What keeps superintendents up at night?

by Jean Tower

I attended a Crystal Ball Session, What keeps superintendents up at night?

The answers of Chip Kimball especially resonated with me, but all superintendents were passionate, credible, and obviously struggling with envisioning a path to a new future.

The session was moderated by Lillian Kellogg, CoSN Board Member.

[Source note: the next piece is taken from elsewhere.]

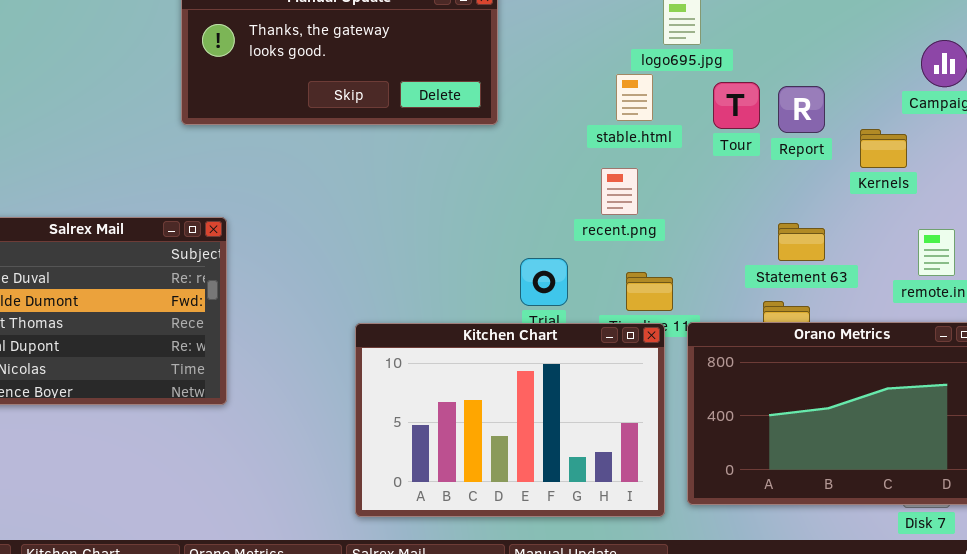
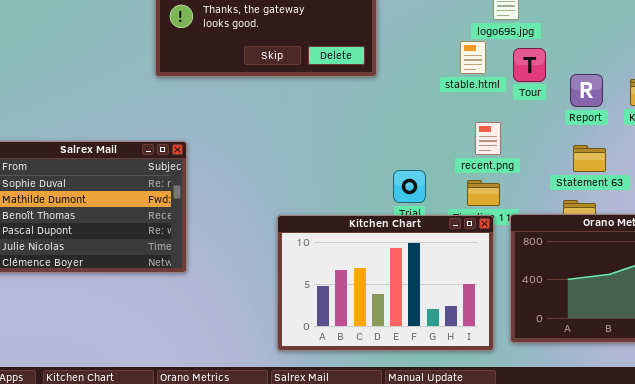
Tour: [713,82,760,129] -> [513,48,546,82], moved
Report: [778,86,825,133] -> [570,74,603,107], moved
recent.png: [601,168,638,215] -> [475,122,501,155], moved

Jack Dale, Superintendent, Fairfax Co. Public Schools, VA
Edgar B. Hatrick III, Superintendent, Loudon Co. Public Schools, VA
Chip Kimball, Superintendent, Lake Washington, WA
Robert Slaby, Superintendent, Storey Co. School District, NV
Jerry Weast, Montgomery Co. Public Schools MD

What keeps you up at night?
Slaby: The current attack on public schools make me afraid for schools and what they will look like in five years.
Dale: In this declining resource environment, how do we keep up with all the things we are seeing here at the conference?
Hatrick: The same thing that keeps most superintendents up at night – money, money and money. There is a nexus between the change the white house is pushing for and funding. There is a competition between class size and technology making it hard to keep up with the technology we should be providing.
Kimball: Ten years from now, when I look back, will I see a school transformed to serve kids in the digital age or will I still be in a school system designed for the industrial age? I want to be able to look back and say our school system is fundamentally different.
Weast: How do we develop the culture that keeps our students engaged? Technology helps keep that engagement.

What do you envision five years out?
Hatrick: I see continued growth and declining resources.
Kimball: I am worried about attracting and retaining good teachers.
Dale: I see not a lot of increased resources for public education, so how do we redesign the learning environment for kids with fewer adults? How do we use technology to have kids be more independent and self-directed learners?
Weast: Five years from now we will wake up and understand we have to do something different to compete globally. Mobile technology will revolutionize education and how we do things – address poverty, mobility, sorting and other issues.
Slaby: I see a changing job market – right now those with a BA have 5% unemployment while those with only a high school diploma have 20% unemployment. Some jobs are not coming back and we need to focus on jobs of the future and educate our kids for that future.

How do we change learning environment to reflect how people work in the 21st century? The conversation is less about numbers of devices, ratios, the hardware, and shrink-wrapped software, and more focused on questions like, how do we use tech to address today’s challenges?

Kimball: We are in middle of an evolution – we need to make sure every kid has access to learning 24-7, 365 days a year. Structures are outdated – we are funded on attendance and seat time. We need to leverage online learning, mobile access, and data systems to bust through the dam and make real the promise of learning 24-7, 365 days a year.
Hatrick: When first computers were introduced in education I was there and I thought it might be the beginning of individualized instruction – I think it still holds that potential. We are not yet there. There are two extremes it can help with – students who need remediation and the other end, gifted students being held back by group mentality – we need to unleash top performers to discover on their own what they can’t wait for their teachers to teach them.
Dale: In Fairfax we are working on an electronic curriculum, instruction, and assessment tool. The other initiative – individualized learning plan for all students – builds on strengths of students rather than remediating deficits. It will allow kids to learn on their own.
Weast: We need to try to reimagine how students can use mobile, thinking about cloud technology and not relying on time and location. We can use technology to deal with engagement of the employees and students and to overcome isolation. Mobile devices not ubiquitous 5 years ago but are today – that’s the lever.
Slaby: We are all in same arena – we want to use technology to help you teach to bluebirds, robins, and crows all at the same time. Kids can use technology to find out what they don’t know and what they want to learn.

Last question, how can we all help, as a community at large?
Kimball: Do not accept the status quo. We resign ourselves to politics and pressure – do not. If I, as your superintendent am accepting the status quo, please call me to the carpet on it.
Hatrick: Work on congress – the federal government does not have enough money to run a  federal education system – right now we scatter federal funds out on the water and wait for something to work. Can you imagine what would happen if the federal government made it their business to provide wireless to every house in America?
Dale: What is powerful is when you team with other people in your district to be creatively insubordinate.
Weast: Doing fewer things better – don’t chase every rabbit. We need to deliver on four things: deliver trust, hope, compassion, and stability.
Slaby: There are two things we need to do. One is to ensure a public education for all children and stopping privatization and vouchers. The second is that if you see a problem don’t ask why look for a solution, asking why not.